Last Thursday, the House introduced a bill to renew the Generalized System of Preferences (GSP). A vote on the bill is expected to take place this week.

GSP provides duty-free treatment to goods of eligible "designated beneficiary countries." The program is designed to promote economic growth in the developing world. It provides preferential duty-free treatment for over 3,500 products from a broad range of such designated beneficiary countries. An additional 1,500 products are eligible for GSP treatment when imported from "least-developed beneficiary developing countries." The program, which was established in 1976 under the Trade Act of 1974, is subject to periodic renewals by Congress.

While GSP reauthorization normally attracts broad bipartisan support, Congress has often allowed GSP to expire prior to passing legislation to reauthorize GSP, which results in a gap period wherein importers cannot claim GSP. This last occurred on December 31, 2017, when Congress allowed the GSP program passed in 2015 to expire, causing duty rates to revert to Most Favored Nation (MFN) rates.

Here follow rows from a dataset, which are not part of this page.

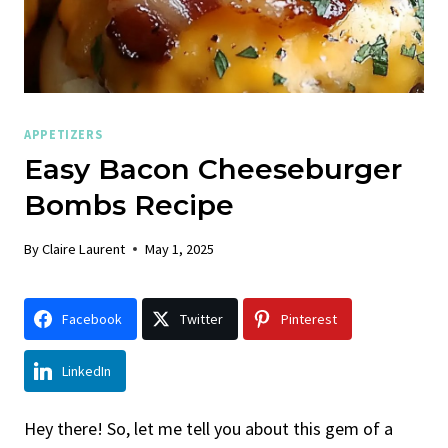
APPETIZERS
Easy Bacon Cheeseburger
Bombs Recipe
By
Claire Laurent
May 1, 2025
Facebook
Twitter
Pinterest
LinkedIn
Hey there! So, let me tell you about this gem of a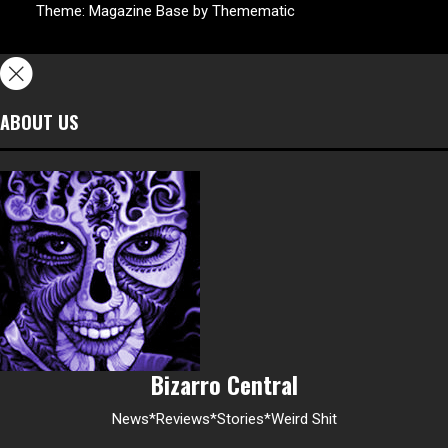
Theme:
Magazine Base
by
Themematic
ABOUT US
Bizarro Central
News*Reviews*Stories*Weird Shit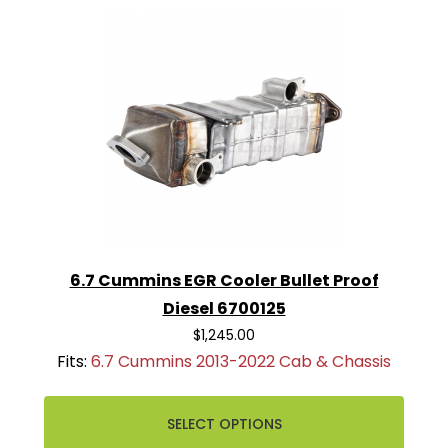
6.7 Cummins EGR Cooler Bullet Proof
Diesel 6700125
$1,245.00
Fits:
6.7 Cummins 2013-2022 Cab & Chassis
SELECT OPTIONS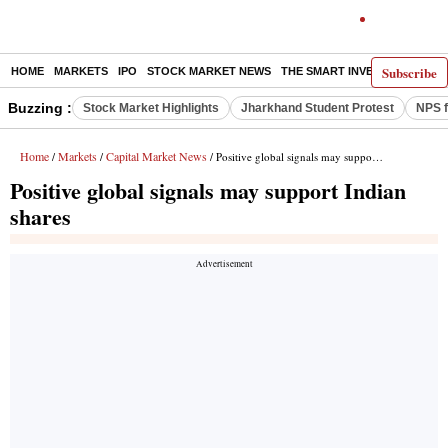
Subscribe
HOME
MARKETS
IPO
STOCK MARKET NEWS
THE SMART INVESTOR
COMM
Buzzing :
Stock Market Highlights
Jharkhand Student Protest
NPS f
Home
Markets
Capital Market News
/
/
/ Positive global signals may support Indian shares
Positive global signals may support Indian
shares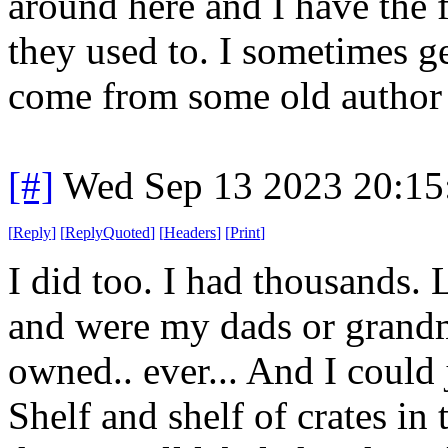
around here and I have the f
they used to. I sometimes g
come from some old author o
[#]
Wed Sep 13 2023 20:1
[
Reply
]
[
ReplyQuoted
]
[
Headers
]
[
Print
]
I did too. I had thousands.
and were my dads or grandm
owned.. ever... And I could 
Shelf and shelf of crates in 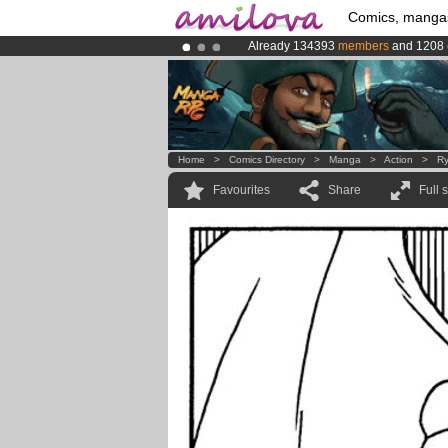
Comics, manga
Already 134393
members
and 1208
Amilova
Kickstarter is now LIVE
!.
Premium membership from
3.95 eur
Home
>
Comics Directory
>
Manga
>
Action
>
Ry
Favourites
Share
Full 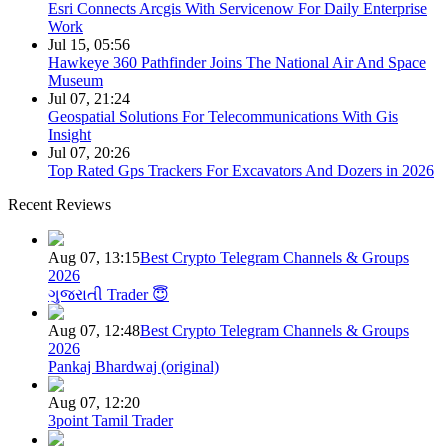
Esri Connects Arcgis With Servicenow For Daily Enterprise
Work
Jul 15, 05:56
Hawkeye 360 Pathfinder Joins The National Air And Space
Museum
Jul 07, 21:24
Geospatial Solutions For Telecommunications With Gis
Insight
Jul 07, 20:26
Top Rated Gps Trackers For Excavators And Dozers in 2026
Recent Reviews
Aug 07, 13:15
Best Crypto Telegram Channels & Groups
2026
ગુજરાતી Trader 😇
Aug 07, 12:48
Best Crypto Telegram Channels & Groups
2026
Pankaj Bhardwaj (original)
Aug 07, 12:20
3point Tamil Trader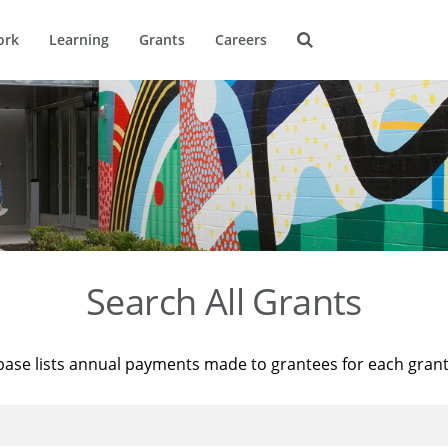
ork
Learning
Grants
Careers
Search All Grants
base lists annual payments made to grantees for each gran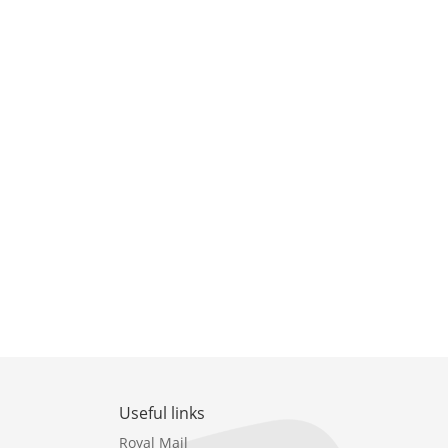
Useful links
Royal Mail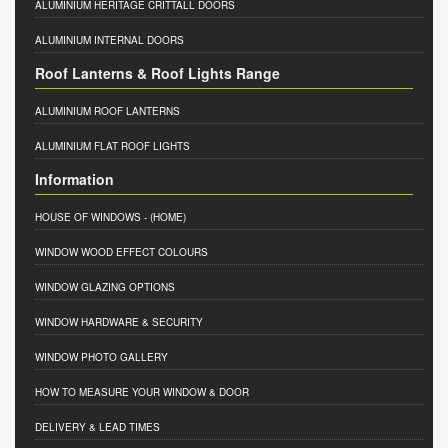
ALUMINIUM HERITAGE CRITTALL DOORS
ALUMINIUM INTERNAL DOORS
Roof Lanterns & Roof Lights Range
ALUMINIUM ROOF LANTERNS
ALUMINIUM FLAT ROOF LIGHTS
Information
HOUSE OF WINDOWS
- (HOME)
WINDOW WOOD EFFECT COLOURS
WINDOW GLAZING OPTIONS
WINDOW HARDWARE & SECURITY
WINDOW PHOTO GALLERY
HOW TO MEASURE YOUR WINDOW & DOOR
DELIVERY & LEAD TIMES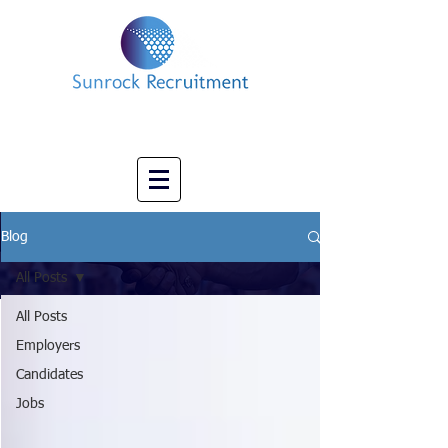
Impact led Executive Search Specialists
info@sunrockrecruitment.co.uk
+44 7874323884
Blog
All Posts
All Posts
Employers
Candidates
Jobs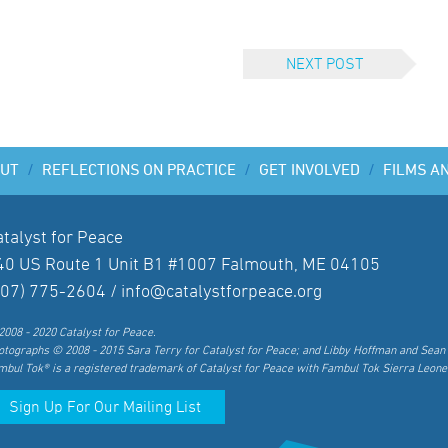
NEXT POST
UT
/
REFLECTIONS ON PRACTICE
/
GET INVOLVED
/
FILMS A
atalyst for Peace
40 US Route 1 Unit B1 #1007 Falmouth, ME 04105
207) 775-2604 /
info@catalystforpeace.org
2008 - 2020 Catalyst for Peace.
otographs © 2008 - 2015 Sara Terry for Catalyst for Peace; and Libby Hoffman and Sean 
mbul Tok® is a registered trademark of Catalyst for Peace with Fambul Tok Sierra Leone
Sign Up For Our Mailing List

The new GSP bill, if passed by Congress, will extend GSP until December 31, 2020. The bill also includes a provision allowing Customs to apply GSP retroactively to entries made during that gap period, i.e., between December 31, 2017 and the date of the reauthorization. Currently, Customs is allowing importers to flag entries as "GSP eligible" in anticipation of future reauthorization, even though importers are paying MFN rates until GSP is reauthorized.

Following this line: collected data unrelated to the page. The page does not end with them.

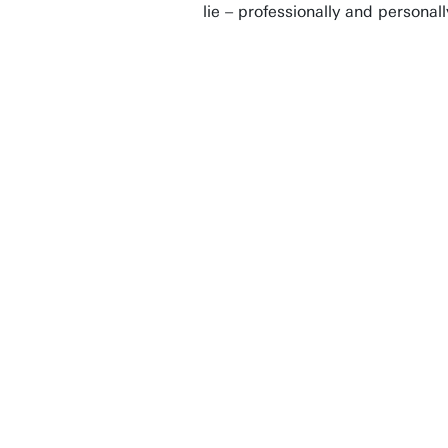
lie – professionally and personal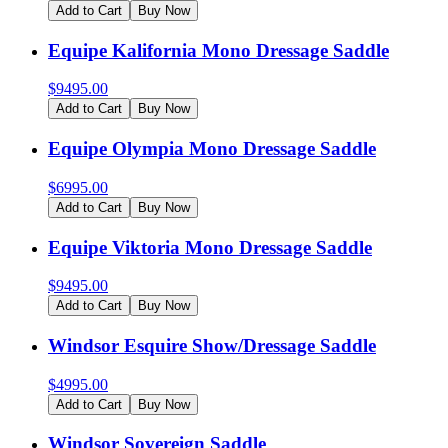
Add to Cart
Buy Now
Equipe Kalifornia Mono Dressage Saddle
$
9495.00
Add to Cart
Buy Now
Equipe Olympia Mono Dressage Saddle
$
6995.00
Add to Cart
Buy Now
Equipe Viktoria Mono Dressage Saddle
$
9495.00
Add to Cart
Buy Now
Windsor Esquire Show/Dressage Saddle
$
4995.00
Add to Cart
Buy Now
Windsor Sovereign Saddle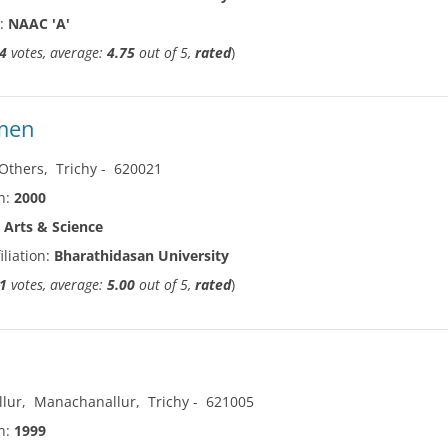
n:
NAAC 'A'
4
votes, average:
4.75
out of 5,
rated
)
omen
Others
,
Trichy
-
620021
in:
2000
:
Arts & Science
iliation:
Bharathidasan University
1
votes, average:
5.00
out of 5,
rated
)
lur
,
Manachanallur
,
Trichy
-
621005
in:
1999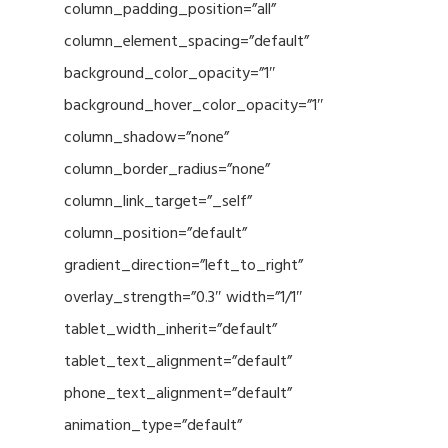
column_padding_position=”all”
column_element_spacing=”default”
background_color_opacity=”1″
background_hover_color_opacity=”1″
column_shadow=”none”
column_border_radius=”none”
column_link_target=”_self”
column_position=”default”
gradient_direction=”left_to_right”
overlay_strength=”0.3″ width=”1/1″
tablet_width_inherit=”default”
tablet_text_alignment=”default”
phone_text_alignment=”default”
animation_type=”default”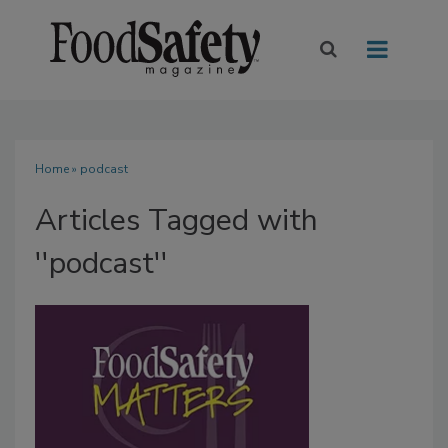
Home
» podcast
Articles Tagged with
''podcast''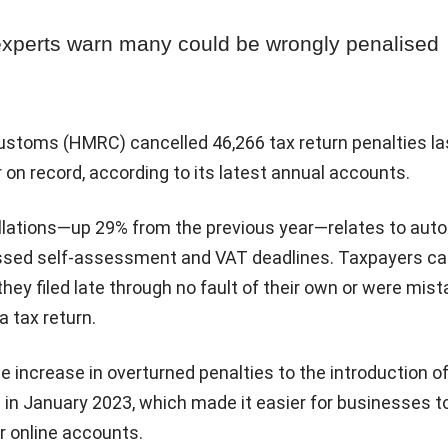
experts warn many could be wrongly penalised
toms (HMRC) cancelled 46,266 tax return penalties las
on record, according to its latest annual accounts.
llations—up 29% from the previous year—relates to aut
issed self-assessment and VAT deadlines. Taxpayers c
they filed late through no fault of their own or were mis
 tax return.
 increase in overturned penalties to the introduction o
 in January 2023, which made it easier for businesses t
r online accounts.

Although the bill is widely expected to pass a House vote this week, it is unclear how long it will take for the Senate to vote on the bill. The Senate will not likely vote on the bill by itself, instead voting on the bill as part of larger legislation. The omnibus spending bill is one such upcoming significant piece of legislation, which is expected to be voted on toward the end of March. For its part, the Administration has not expressed outright opposition to GSP, but has announced efforts to more strictly enforce the eligibility requirements for GSP beneficiary countries.

The collective cost to businesses and industries taking advantage of GSP is significant when the program expires. In a letter urging Congress to renew GSP, the National Customs Brokers and Forwarders Association of American asserted that companies would incur costs of $75 million in duties each month for imports from current GSP beneficiary countries. Meanwhile, a letter from numerous members of Congress to Chairman Kevin Brady of the House Committee on Ways and Means estimated that GSP eliminated approximately $730 million in tariffs for the year of 2016.

Therefore, if you are an importer with an interest in GSP renewal, you should engage Congress, particularly the Senate, and the Administration to voice your concerns and urge swift renewal of GSP. Importers should also flag or continue flagging entries that would qualify for GSP, in anticipation of a future renewal of the program. Perhaps most importantly, with enforcement of the program expected to increase, you should ensure that you have in hand necessary and satisfactory supporting source data to substantiate the beneficial claims made. As other importers have previously seen, this can mean having more than simply a certificate of origin for the imported goods.